Nadya sets out for Tokyo and things turn into a nightmare from there. Nobody from the agency meets Nadya at the airport; she is lost, not knowing where to go or what to do and doesn’t speak any other language than Russian; tearfully she begs the filmmakers to translate to English to the Japanese clerks to find out information as to where she can find the apartment she’s supposed to stay at.

Eventually things sort themselves out and she is set up in a tiny little apartment that looks to be the size of a walk-in closet. She has a roommate, Madlen, who is supposed to share the space with her – and it’s not a lot of space, let’s face it.

Japanese law requires her to have two paying jobs in order to remain in the country for the full length of the visa. She is sent to try-out after try-out, to shoot after shoot with no sales forthcoming. The two are made to realize that if their measurements increase even by a centimeter they will be sent packing and not paid; in fact, because of the cost of their apartment and their airfare, they will be deep in debt to the agency.

Homesickness, the psychological wear and tear of not being wanted and the general indifference of those who are supposed to be watching over them take their toll. Madlen, who at last has a credit card from her family that allows her to purchase food, eats her way back home on purpose leaving Nadya alone in a country that she doesn’t understand – and at 13 years old, is she really equipped to handle this situation?

This is absolutely riveting stuff.
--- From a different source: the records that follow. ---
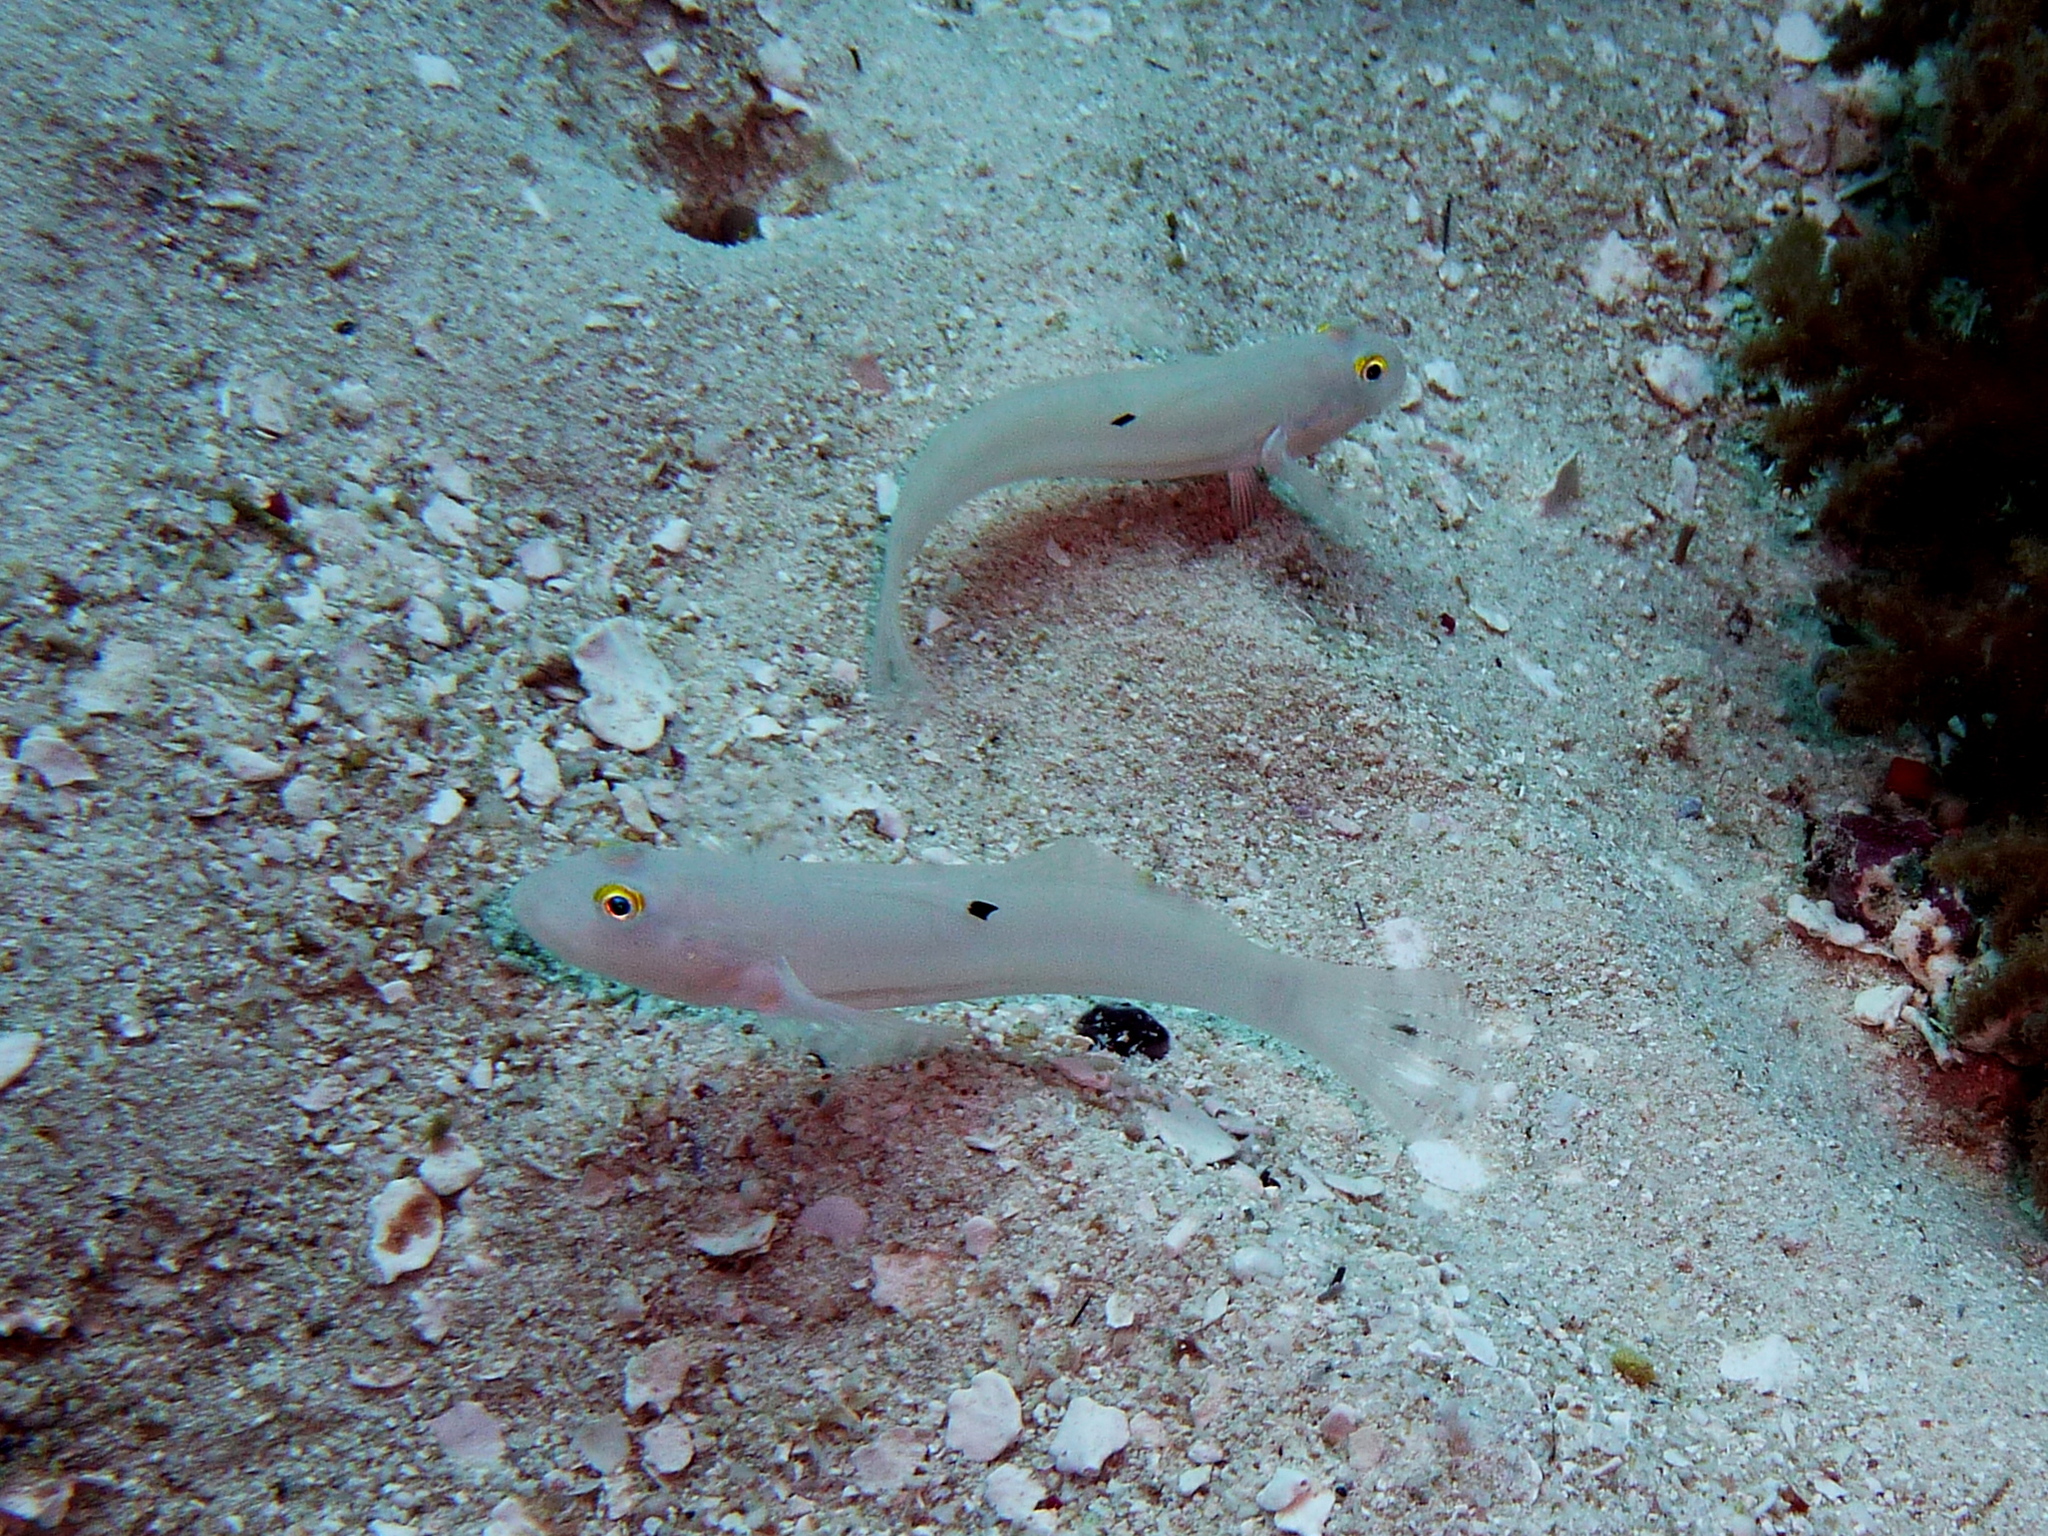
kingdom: Animalia
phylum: Chordata
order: Perciformes
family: Gobiidae
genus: Valenciennea
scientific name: Valenciennea sexguttata
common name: Sixspot goby
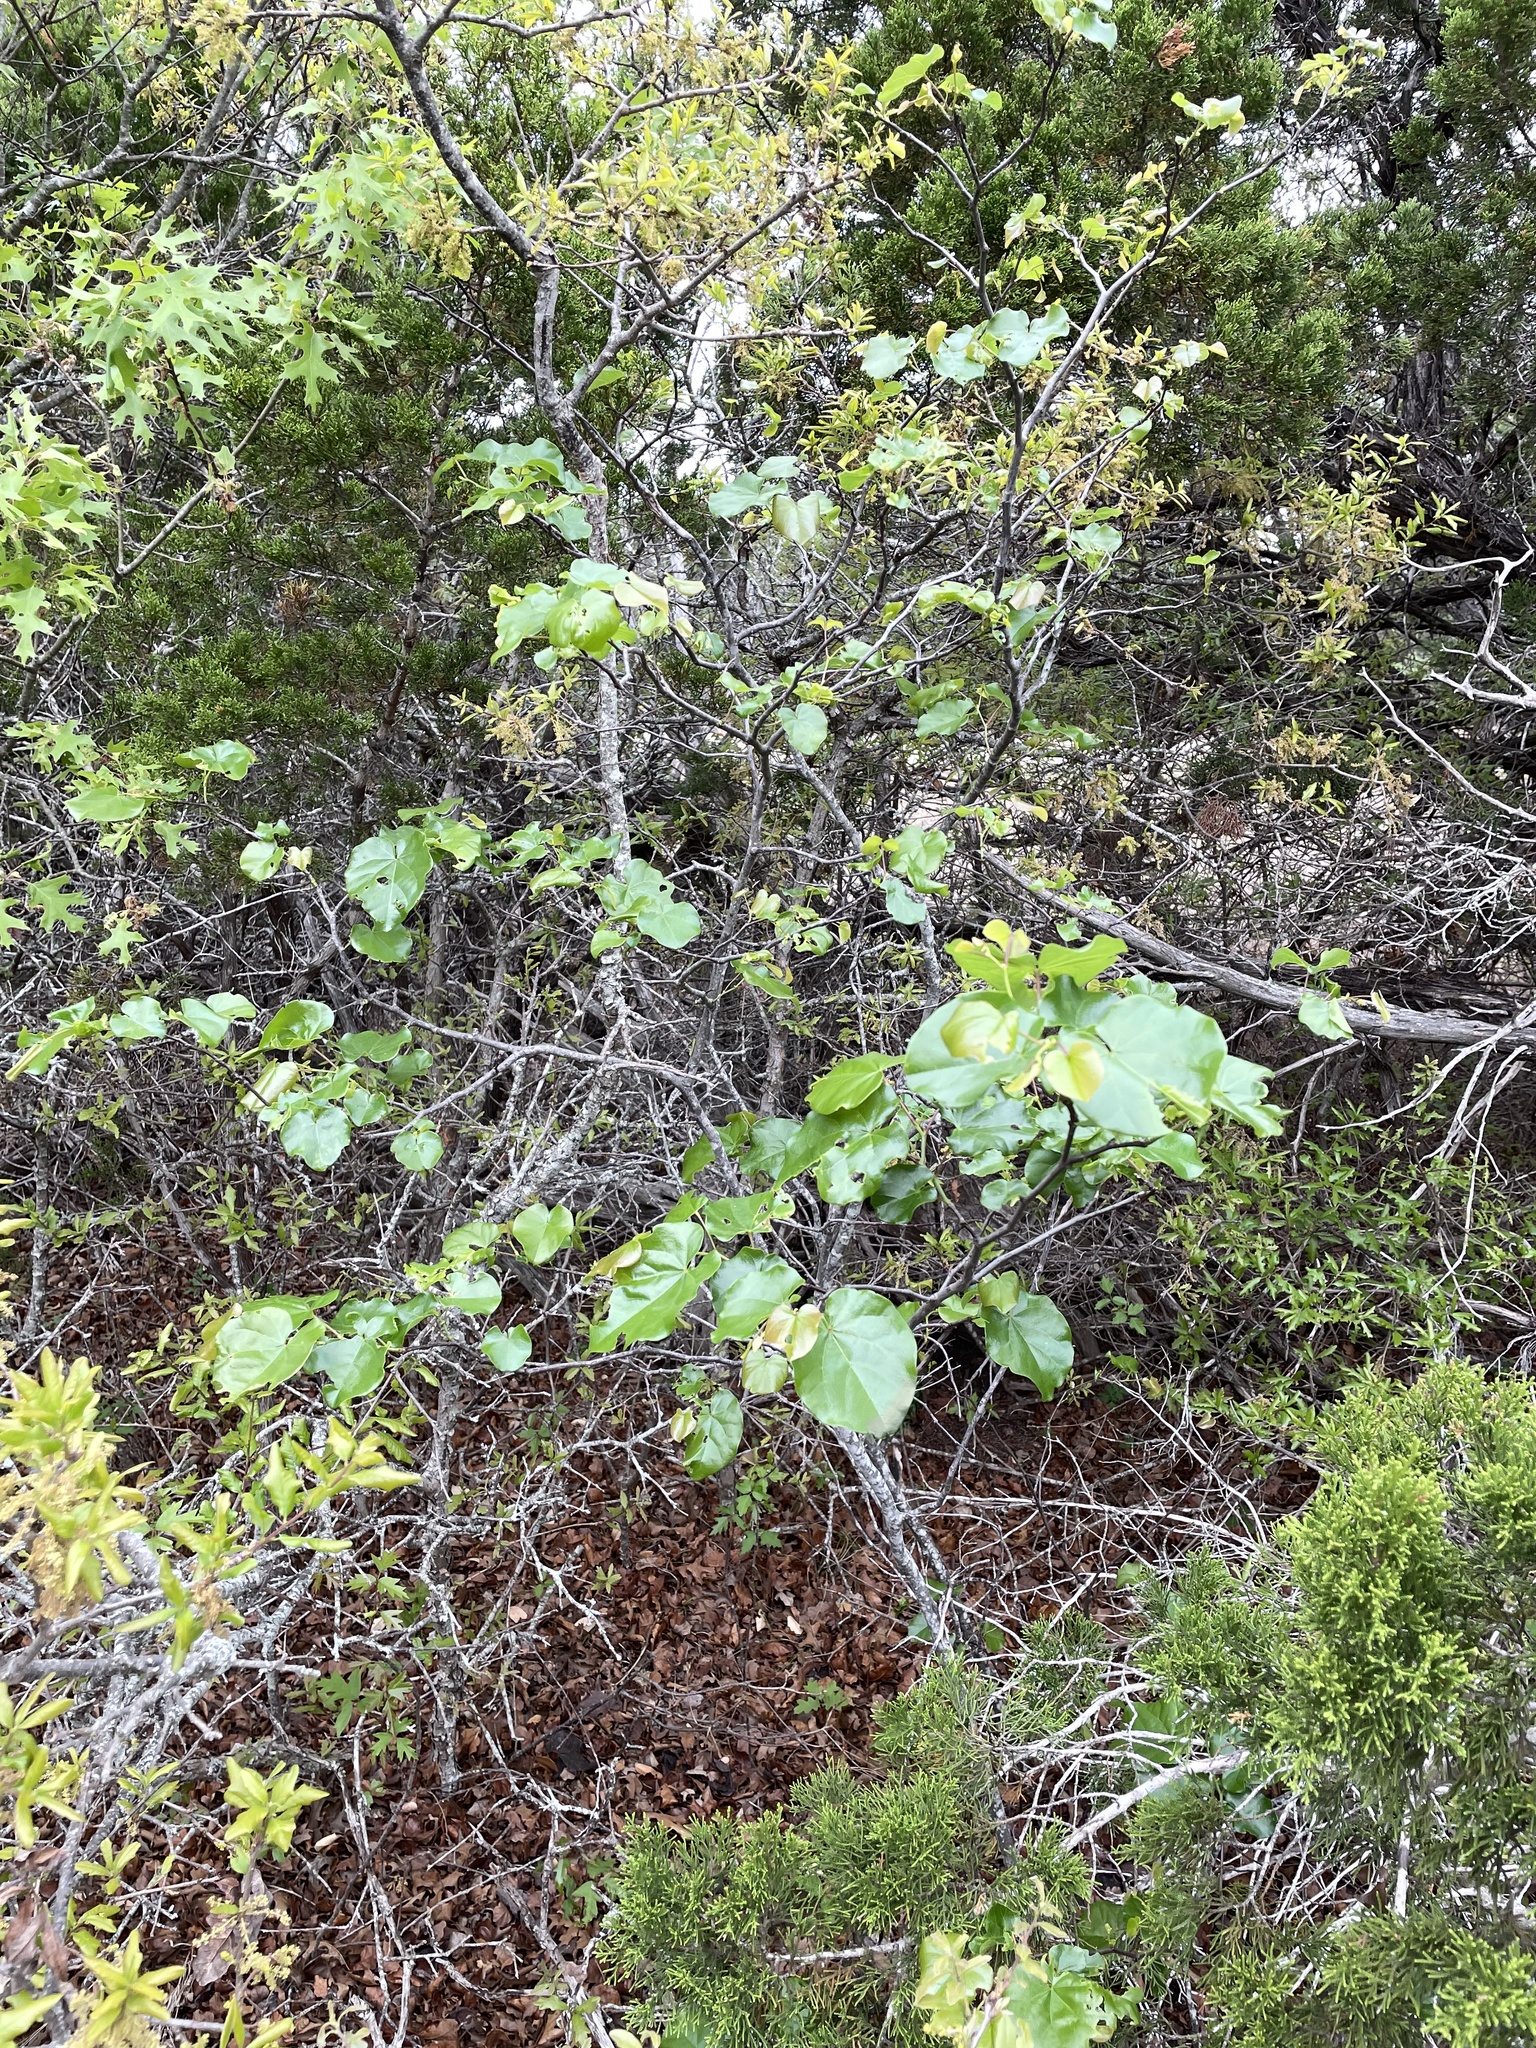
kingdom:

There are no real regulatory agencies that watch over these girls. 13 and 14 year old girls are encouraged to lie about their ages and are sent to Japan and other countries unsupervised and essentially thrown out into the waters to sink or swim – and they mostly sink. There is a good deal of hypocrisy – Arbaugh tells her next set of girls airily that everyone makes money in Japan after we’ve just clearly seen two girls who returned home deeply in debt, and we are given the impression that it isn’t all that uncommon. Everybody gets paid but the models.

This isn’t just exploitation, it’s white slavery. There needs to be an industry watchdog to ensure that these girls get proper supervision, understand what it is they’re getting into and have some regulatory power to watch that the girls aren’t exploited. Unfortunately, as Arbaugh herself says late in the film, it isn’t much of a step to go from modeling to prostitution. After all, both are instances of a woman selling her body.

I didn’t expect that there was a story here that I’d be hooked by. Fashion interests me not in the least and I’d always had the perception that models are mostly self-absorbed divas who had a very easy life that required very little work on their part. After all, how hard can looking beautiful be?

Obviously, being a guy makes me completely dumb and uneducated as to how hard work it is for women to look beautiful, models or no so perhaps I can be forgiven for my ignorance. However one screening of this documentary is enough to shock my system into understanding that there is exploitation of children going on in this industry – and it needs to be stopped.

REASONS TO GO: Compelling and heartbreaking. Eye-opening look on a shadowy world.

REASONS TO STAY: Pounds its point a little bit too relentlessly. May have benefitted from some follow-up.

FAMILY VALUES: There’s some sexuality, some profanity and some adult situations.

TRIVIAL PURSUIT: Following the making of the film, Arbaugh got a job with Elite Models in New York scouting American girls.

CRITICAL MASS: Not available.

COMPARISON SHOPPING: Picture Me

JAPAN LOVERS: Some aspects of the Japanese culture are explored here.